Which lines of the entries below run from the one holding "pouf: present [105,444,169,476]" to the one holding "tray: present [110,1034,314,1104]", inclusive? Set down exactly those lines and no others.
Exercise data Block Start
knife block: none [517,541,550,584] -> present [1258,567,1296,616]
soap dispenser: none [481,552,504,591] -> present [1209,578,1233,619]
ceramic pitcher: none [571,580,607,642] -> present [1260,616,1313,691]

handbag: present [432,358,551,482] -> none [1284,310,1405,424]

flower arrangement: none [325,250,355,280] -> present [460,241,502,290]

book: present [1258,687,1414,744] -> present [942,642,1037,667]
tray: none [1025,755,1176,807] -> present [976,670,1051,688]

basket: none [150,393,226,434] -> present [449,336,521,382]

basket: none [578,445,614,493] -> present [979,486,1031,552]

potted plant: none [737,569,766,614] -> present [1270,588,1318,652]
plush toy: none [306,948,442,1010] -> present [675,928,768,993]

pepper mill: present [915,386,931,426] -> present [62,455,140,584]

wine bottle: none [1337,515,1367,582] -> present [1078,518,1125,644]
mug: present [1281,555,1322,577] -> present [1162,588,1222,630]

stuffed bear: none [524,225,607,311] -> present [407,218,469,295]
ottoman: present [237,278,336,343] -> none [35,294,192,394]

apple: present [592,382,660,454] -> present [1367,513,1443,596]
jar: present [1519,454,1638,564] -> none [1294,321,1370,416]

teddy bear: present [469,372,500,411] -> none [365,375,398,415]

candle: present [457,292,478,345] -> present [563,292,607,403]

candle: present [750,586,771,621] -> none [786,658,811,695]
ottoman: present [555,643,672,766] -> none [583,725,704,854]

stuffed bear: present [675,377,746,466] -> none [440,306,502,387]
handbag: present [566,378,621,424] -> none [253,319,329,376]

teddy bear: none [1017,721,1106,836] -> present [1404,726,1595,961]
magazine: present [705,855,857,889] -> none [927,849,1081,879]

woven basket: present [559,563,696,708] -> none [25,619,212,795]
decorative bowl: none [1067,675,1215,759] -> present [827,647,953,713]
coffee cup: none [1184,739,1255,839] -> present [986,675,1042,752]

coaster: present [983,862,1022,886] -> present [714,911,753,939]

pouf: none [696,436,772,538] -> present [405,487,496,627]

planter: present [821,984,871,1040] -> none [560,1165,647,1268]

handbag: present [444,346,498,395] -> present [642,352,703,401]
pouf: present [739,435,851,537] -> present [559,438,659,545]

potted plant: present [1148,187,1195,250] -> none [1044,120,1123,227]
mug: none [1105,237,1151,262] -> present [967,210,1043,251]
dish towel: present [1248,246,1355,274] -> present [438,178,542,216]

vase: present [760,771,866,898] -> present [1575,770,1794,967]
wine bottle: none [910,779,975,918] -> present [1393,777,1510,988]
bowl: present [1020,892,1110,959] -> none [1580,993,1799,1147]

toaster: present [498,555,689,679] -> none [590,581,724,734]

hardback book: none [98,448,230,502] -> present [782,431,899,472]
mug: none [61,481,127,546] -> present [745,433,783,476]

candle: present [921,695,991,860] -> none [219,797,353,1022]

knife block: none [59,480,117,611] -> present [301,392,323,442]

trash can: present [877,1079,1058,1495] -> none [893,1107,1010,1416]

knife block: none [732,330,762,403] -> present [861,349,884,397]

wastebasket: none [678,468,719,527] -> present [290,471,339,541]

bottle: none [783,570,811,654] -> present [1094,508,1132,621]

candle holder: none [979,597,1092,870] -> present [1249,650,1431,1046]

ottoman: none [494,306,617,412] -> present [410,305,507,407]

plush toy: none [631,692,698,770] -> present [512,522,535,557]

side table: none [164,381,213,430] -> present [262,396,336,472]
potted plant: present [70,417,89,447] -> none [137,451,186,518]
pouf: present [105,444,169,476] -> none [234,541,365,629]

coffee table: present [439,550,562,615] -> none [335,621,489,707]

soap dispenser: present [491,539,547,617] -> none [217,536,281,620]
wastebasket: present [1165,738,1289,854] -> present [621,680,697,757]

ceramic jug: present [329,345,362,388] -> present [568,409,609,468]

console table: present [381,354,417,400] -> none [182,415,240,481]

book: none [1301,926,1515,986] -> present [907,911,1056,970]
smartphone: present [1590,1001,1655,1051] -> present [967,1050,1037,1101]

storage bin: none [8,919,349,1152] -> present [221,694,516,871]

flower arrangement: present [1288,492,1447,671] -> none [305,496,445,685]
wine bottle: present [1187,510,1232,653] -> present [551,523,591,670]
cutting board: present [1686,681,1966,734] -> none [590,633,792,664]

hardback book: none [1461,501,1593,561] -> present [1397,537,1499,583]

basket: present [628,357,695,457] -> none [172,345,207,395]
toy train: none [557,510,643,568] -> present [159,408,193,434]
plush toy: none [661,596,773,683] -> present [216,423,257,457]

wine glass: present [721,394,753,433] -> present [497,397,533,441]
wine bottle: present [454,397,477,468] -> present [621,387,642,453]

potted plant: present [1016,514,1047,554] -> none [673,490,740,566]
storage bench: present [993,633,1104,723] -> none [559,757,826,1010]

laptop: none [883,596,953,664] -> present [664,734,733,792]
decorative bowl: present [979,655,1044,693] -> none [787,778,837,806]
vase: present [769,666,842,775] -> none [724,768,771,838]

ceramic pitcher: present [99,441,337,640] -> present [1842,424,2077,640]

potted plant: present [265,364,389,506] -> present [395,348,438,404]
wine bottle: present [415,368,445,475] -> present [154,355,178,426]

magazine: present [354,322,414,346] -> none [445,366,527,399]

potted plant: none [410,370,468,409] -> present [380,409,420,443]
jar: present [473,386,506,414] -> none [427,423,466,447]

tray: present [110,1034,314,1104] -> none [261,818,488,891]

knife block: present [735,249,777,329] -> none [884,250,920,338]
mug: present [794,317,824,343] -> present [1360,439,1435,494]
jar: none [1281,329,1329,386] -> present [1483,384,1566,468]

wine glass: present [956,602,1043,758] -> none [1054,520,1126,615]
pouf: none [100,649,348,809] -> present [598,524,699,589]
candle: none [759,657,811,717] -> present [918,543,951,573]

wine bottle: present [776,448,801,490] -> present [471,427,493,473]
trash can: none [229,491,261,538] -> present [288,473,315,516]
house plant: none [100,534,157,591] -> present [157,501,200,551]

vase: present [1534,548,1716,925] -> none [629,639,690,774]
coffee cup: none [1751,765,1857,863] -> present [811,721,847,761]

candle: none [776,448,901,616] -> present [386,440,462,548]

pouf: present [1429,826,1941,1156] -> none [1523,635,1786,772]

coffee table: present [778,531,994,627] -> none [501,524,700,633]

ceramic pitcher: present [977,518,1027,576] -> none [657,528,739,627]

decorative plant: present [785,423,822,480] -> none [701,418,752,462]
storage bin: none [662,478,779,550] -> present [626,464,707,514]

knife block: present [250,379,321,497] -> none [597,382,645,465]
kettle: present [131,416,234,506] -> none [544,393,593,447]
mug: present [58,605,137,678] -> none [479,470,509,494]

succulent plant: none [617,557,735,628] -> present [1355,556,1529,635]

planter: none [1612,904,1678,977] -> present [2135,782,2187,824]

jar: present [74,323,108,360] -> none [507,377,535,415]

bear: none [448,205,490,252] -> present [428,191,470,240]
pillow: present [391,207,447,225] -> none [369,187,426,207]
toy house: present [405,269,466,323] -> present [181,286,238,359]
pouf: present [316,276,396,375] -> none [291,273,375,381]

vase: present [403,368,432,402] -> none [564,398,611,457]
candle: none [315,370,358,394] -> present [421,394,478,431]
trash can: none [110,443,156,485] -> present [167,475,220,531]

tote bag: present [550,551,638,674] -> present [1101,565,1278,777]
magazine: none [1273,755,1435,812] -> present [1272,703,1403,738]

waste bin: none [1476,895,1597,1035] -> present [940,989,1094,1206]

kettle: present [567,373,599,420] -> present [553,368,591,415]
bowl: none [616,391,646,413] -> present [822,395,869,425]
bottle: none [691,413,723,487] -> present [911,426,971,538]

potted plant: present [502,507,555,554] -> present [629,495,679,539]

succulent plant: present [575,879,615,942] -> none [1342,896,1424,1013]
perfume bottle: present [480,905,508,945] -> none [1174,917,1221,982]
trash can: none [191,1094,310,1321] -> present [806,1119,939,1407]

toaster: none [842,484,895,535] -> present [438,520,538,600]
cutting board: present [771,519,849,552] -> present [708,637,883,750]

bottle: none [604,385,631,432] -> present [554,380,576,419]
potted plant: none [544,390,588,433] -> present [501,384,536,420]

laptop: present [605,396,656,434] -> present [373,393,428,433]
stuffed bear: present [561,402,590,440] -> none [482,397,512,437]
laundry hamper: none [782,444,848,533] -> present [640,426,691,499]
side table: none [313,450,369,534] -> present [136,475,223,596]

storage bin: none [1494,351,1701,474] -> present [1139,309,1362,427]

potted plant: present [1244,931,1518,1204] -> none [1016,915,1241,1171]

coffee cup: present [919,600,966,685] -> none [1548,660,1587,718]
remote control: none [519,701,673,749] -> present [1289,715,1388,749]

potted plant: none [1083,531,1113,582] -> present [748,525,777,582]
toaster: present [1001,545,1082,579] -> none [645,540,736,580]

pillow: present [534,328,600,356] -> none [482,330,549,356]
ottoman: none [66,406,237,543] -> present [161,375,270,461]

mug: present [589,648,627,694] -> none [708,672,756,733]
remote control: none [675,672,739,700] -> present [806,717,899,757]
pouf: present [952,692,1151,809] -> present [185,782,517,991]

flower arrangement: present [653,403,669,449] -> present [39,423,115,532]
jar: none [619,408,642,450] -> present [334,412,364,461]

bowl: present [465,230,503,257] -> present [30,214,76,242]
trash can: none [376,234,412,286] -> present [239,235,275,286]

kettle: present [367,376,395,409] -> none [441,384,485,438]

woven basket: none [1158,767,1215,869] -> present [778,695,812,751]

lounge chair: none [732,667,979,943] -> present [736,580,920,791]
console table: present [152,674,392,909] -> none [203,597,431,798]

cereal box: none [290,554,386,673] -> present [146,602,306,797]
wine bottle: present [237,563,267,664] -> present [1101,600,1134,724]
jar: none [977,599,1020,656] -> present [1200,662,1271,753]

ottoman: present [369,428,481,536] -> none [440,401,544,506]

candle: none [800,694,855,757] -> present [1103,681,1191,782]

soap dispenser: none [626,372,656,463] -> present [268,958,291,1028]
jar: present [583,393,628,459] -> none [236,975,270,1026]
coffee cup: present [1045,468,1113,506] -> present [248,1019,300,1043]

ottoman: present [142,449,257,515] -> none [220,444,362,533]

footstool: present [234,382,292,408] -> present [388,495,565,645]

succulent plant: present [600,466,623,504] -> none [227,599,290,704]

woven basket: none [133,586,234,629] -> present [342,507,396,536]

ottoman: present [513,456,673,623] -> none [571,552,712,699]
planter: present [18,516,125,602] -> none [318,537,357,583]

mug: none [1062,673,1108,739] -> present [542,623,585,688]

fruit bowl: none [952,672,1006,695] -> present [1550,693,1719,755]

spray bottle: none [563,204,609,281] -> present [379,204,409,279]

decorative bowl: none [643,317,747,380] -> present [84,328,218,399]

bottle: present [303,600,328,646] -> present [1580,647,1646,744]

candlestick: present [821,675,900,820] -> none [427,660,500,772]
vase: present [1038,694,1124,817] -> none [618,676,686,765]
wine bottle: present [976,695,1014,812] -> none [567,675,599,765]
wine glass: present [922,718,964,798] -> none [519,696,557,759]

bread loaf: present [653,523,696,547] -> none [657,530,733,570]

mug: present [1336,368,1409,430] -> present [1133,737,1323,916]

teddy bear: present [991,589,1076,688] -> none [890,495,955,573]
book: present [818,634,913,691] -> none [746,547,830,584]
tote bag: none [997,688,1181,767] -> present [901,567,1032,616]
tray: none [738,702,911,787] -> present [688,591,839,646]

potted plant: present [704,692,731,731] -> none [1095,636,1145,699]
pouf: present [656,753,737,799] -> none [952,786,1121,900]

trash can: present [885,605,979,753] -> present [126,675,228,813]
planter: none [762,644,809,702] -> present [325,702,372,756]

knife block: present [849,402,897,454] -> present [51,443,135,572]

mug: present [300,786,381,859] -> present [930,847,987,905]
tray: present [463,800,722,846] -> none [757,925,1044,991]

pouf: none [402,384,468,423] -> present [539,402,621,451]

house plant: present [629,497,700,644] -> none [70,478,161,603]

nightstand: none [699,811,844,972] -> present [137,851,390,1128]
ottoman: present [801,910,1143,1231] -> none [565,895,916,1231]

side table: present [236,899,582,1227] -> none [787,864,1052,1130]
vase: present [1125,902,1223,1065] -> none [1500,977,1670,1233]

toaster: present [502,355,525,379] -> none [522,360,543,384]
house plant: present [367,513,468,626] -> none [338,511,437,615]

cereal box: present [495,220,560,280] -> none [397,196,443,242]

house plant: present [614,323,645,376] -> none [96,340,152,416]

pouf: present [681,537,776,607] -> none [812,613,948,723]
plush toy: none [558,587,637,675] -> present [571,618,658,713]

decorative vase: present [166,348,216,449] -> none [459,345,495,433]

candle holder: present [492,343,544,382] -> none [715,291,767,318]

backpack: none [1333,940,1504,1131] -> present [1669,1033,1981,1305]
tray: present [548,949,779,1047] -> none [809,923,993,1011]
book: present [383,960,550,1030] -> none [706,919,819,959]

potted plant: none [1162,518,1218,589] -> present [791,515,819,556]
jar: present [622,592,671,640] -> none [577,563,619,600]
Exercise data Block End
* [Written solution]:
pouf: present [105,444,169,476] -> none [234,541,365,629]

coffee table: present [439,550,562,615] -> none [335,621,489,707]

soap dispenser: present [491,539,547,617] -> none [217,536,281,620]
wastebasket: present [1165,738,1289,854] -> present [621,680,697,757]

ceramic jug: present [329,345,362,388] -> present [568,409,609,468]

console table: present [381,354,417,400] -> none [182,415,240,481]

book: none [1301,926,1515,986] -> present [907,911,1056,970]
smartphone: present [1590,1001,1655,1051] -> present [967,1050,1037,1101]

storage bin: none [8,919,349,1152] -> present [221,694,516,871]

flower arrangement: present [1288,492,1447,671] -> none [305,496,445,685]
wine bottle: present [1187,510,1232,653] -> present [551,523,591,670]
cutting board: present [1686,681,1966,734] -> none [590,633,792,664]

hardback book: none [1461,501,1593,561] -> present [1397,537,1499,583]

basket: present [628,357,695,457] -> none [172,345,207,395]
toy train: none [557,510,643,568] -> present [159,408,193,434]
plush toy: none [661,596,773,683] -> present [216,423,257,457]

wine glass: present [721,394,753,433] -> present [497,397,533,441]
wine bottle: present [454,397,477,468] -> present [621,387,642,453]

potted plant: present [1016,514,1047,554] -> none [673,490,740,566]
storage bench: present [993,633,1104,723] -> none [559,757,826,1010]

laptop: none [883,596,953,664] -> present [664,734,733,792]
decorative bowl: present [979,655,1044,693] -> none [787,778,837,806]
vase: present [769,666,842,775] -> none [724,768,771,838]

ceramic pitcher: present [99,441,337,640] -> present [1842,424,2077,640]

potted plant: present [265,364,389,506] -> present [395,348,438,404]
wine bottle: present [415,368,445,475] -> present [154,355,178,426]

magazine: present [354,322,414,346] -> none [445,366,527,399]

potted plant: none [410,370,468,409] -> present [380,409,420,443]
jar: present [473,386,506,414] -> none [427,423,466,447]

tray: present [110,1034,314,1104] -> none [261,818,488,891]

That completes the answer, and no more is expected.